Ask Uncle Colin: An absolute quadratic inequality
Dear Uncle Colin,
I have to solve the inequality $x^2 - \left|5x-3\right| \lt 2+x$. I rearranged to make it $x^2 - x - 2 \lt \left|5x-3\right|$ , but the final answer is eluding me.
-- Put Right Inequality Muddle
Hello, PRIM!
You’re off to a good start; the next thing I would do would be to sketch the two curves. Here’s Desmos’s version:
We want to know where the left-hand side (the curve) is below the right-hand side (the V). That’s clearly between the two crossing points; now all you need to do is find the crossing points!

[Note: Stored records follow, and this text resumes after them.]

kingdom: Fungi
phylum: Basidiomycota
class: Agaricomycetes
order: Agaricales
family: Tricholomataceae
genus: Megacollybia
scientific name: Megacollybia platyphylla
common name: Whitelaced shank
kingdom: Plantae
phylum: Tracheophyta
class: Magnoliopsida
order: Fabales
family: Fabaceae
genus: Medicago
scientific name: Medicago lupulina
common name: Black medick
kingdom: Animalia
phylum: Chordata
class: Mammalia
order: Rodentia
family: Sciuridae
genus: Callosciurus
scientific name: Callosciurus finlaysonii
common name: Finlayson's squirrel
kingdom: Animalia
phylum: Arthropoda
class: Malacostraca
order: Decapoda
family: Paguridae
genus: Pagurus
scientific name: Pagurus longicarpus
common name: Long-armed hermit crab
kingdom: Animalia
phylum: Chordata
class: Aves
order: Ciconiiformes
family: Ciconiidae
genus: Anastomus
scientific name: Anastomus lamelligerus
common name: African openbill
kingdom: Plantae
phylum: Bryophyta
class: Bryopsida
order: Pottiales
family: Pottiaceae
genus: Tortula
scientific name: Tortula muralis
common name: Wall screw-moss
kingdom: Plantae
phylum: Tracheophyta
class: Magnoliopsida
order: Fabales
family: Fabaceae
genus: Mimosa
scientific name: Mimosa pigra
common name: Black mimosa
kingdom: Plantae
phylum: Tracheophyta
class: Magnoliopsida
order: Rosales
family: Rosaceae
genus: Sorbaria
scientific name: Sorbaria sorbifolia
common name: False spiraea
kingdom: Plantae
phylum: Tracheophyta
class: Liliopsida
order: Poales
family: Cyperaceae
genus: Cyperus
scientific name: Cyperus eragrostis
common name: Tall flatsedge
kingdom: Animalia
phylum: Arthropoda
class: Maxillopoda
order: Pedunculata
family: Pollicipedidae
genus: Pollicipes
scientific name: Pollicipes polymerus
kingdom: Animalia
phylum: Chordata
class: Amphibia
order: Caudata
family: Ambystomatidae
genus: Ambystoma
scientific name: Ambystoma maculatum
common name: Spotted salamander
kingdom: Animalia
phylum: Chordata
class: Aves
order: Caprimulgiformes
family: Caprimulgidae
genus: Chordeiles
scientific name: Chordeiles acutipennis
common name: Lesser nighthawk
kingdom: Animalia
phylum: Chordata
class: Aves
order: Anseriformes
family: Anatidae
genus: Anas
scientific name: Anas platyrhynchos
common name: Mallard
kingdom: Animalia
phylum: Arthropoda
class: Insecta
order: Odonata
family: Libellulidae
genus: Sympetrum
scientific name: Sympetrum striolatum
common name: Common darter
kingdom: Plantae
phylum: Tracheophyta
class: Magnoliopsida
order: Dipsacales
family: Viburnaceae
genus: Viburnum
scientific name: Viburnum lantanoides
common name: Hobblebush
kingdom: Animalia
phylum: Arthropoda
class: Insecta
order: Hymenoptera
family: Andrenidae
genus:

On the right, the modulus graph is $y=5x-3$ (it’s sloping upwards, so it must be the version with the positive gradient). You need to solve $x^2 - x - 2= 5x - 3$, or $x^2 - 6x + 1 = 0$. That has roots at $3 \pm 2\sqrt{2}$, but the value you want is greater than $x = \frac{3}{5}$ because that’s where the point of the V is. You need the positive solution, which is $x = 3 + 2\sqrt{2}$.
On the left, the graph is $y = 3 - 5x$ and you need to solve $x^2 - x - 2 = 3 - 5x$, or $x^2 + 4x - 5 = 0$. That factorises as $(x+5)(x-1)=0$, and so $x=-5$ or $x = 1$. However, $x=1$ doesn’t fit with the graph (for this one, $x \lt \frac{3}{5}$), so the solution you want is $x=-5$.
That means the final answer you need is $-5 \lt x \lt 3 + 2\sqrt{2}$.
Hope that helps!
-- Uncle Colin